_What is required_. Copy exactly the lines of the records below, and only those lines, beginning with the line that contains "it feels natural." and ending with the line that contains "Use Memory Finder".

[Saved data entries]

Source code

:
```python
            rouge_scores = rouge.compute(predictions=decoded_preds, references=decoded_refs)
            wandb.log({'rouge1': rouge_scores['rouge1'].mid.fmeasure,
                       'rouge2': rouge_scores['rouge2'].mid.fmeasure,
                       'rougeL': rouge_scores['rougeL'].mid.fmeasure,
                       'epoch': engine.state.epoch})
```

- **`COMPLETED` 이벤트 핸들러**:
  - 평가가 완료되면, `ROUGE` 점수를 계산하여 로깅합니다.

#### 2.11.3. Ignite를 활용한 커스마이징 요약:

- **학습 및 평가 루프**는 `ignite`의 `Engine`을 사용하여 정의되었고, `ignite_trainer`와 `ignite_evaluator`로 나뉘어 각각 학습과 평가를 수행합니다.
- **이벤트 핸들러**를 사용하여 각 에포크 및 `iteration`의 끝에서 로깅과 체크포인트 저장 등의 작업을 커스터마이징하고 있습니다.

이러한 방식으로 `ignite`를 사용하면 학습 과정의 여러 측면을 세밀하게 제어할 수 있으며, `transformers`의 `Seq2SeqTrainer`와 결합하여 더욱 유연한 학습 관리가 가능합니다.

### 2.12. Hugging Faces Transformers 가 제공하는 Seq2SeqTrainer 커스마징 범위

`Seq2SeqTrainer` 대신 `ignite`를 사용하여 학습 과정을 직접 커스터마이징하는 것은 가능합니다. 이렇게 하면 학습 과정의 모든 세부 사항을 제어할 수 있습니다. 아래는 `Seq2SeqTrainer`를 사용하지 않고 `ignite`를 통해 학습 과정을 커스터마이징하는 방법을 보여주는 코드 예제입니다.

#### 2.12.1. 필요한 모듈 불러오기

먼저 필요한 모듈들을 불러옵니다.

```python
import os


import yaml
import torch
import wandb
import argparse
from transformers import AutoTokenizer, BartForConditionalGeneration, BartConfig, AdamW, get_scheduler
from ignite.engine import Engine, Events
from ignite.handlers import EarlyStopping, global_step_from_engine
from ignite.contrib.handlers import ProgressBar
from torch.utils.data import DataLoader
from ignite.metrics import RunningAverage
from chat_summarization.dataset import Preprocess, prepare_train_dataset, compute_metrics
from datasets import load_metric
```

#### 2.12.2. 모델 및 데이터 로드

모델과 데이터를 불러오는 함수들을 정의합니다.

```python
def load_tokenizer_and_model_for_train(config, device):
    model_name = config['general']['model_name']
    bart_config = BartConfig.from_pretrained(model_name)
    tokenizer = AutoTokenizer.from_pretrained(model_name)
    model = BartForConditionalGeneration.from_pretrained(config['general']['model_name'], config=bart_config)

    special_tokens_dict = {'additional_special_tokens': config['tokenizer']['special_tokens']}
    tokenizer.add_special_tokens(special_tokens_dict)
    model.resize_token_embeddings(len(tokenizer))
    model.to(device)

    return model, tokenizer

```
==
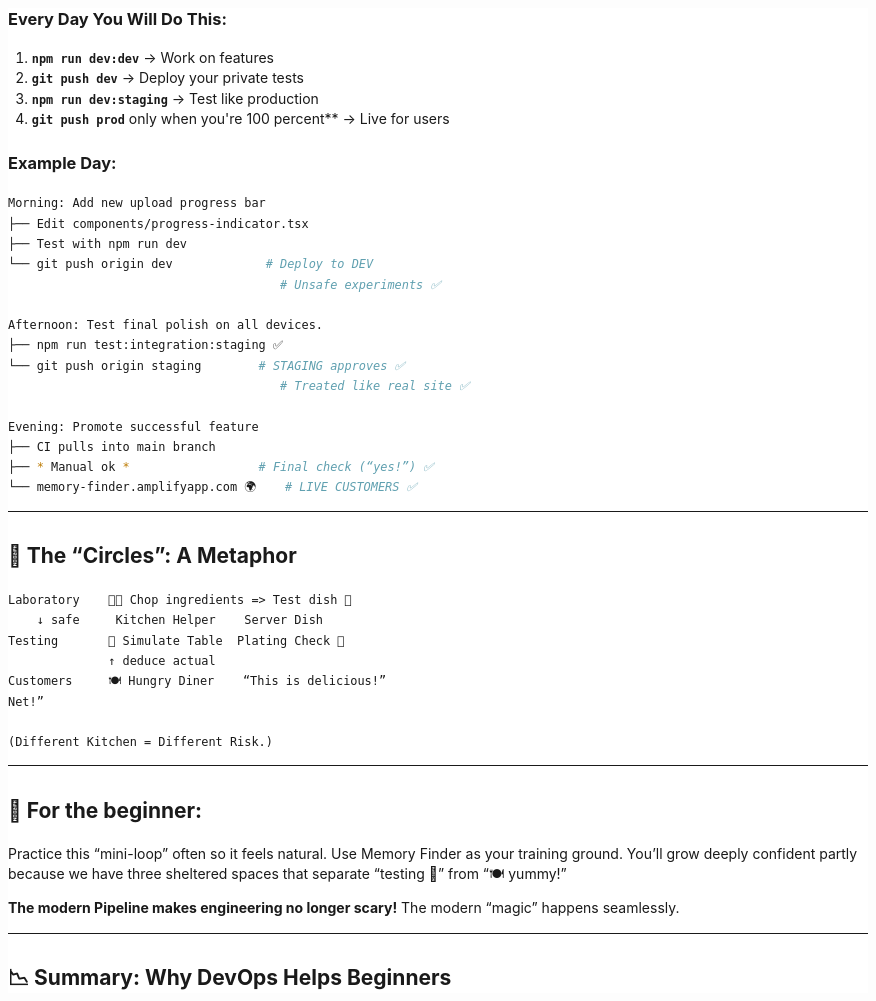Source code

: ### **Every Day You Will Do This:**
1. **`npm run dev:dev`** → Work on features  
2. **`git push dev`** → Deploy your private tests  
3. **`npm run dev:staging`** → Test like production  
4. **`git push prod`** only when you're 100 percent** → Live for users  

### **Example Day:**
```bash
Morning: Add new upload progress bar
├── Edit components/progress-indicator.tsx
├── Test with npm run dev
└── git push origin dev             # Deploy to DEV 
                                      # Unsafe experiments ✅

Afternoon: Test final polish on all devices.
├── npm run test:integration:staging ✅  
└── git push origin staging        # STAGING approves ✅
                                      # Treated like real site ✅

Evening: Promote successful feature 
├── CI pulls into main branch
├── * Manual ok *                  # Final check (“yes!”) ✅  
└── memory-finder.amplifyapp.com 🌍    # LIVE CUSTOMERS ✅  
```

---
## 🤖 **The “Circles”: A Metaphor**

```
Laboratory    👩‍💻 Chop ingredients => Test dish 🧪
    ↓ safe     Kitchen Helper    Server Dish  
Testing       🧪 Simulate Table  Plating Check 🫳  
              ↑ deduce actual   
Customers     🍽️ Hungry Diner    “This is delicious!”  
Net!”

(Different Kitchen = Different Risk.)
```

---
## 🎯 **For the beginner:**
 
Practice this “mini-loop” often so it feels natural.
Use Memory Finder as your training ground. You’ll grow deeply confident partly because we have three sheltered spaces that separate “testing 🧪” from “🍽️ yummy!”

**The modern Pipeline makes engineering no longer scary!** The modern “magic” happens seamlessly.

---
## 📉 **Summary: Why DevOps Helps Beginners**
--
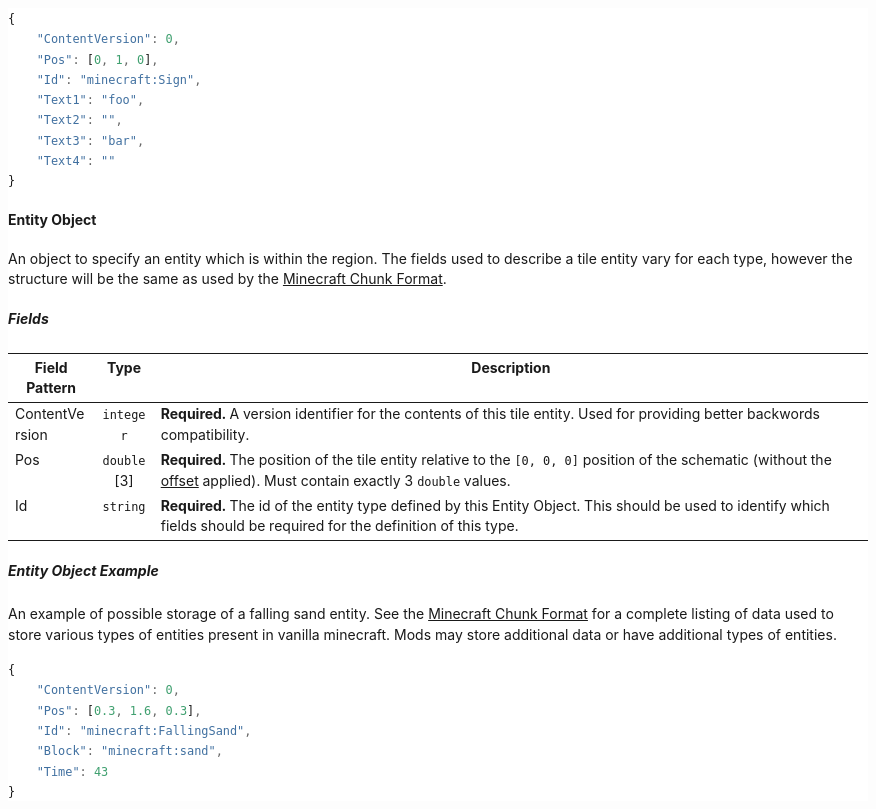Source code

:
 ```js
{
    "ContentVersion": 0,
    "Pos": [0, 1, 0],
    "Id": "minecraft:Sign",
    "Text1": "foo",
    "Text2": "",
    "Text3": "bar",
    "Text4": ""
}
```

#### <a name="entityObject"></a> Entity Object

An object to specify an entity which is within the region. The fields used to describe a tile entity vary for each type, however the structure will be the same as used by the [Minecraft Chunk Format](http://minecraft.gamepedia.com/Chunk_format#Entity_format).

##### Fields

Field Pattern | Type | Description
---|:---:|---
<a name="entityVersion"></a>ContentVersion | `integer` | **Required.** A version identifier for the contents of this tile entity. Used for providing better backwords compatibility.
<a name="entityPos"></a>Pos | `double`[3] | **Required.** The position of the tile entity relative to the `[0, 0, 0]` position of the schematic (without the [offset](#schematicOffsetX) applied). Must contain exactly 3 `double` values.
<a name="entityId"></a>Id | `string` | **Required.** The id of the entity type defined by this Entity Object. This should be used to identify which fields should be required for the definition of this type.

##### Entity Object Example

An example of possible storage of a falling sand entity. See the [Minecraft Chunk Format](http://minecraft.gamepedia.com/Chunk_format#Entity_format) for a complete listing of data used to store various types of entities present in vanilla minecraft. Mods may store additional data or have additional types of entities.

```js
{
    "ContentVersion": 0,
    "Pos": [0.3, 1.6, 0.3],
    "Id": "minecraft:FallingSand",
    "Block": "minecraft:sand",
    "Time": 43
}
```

_Your response_.
Practice this “mini-loop” often so it feels natural.
Use Memory Finder as your training ground. You’ll grow deeply confident partly because we have three sheltered spaces that separate “testing 🧪” from “🍽️ yummy!”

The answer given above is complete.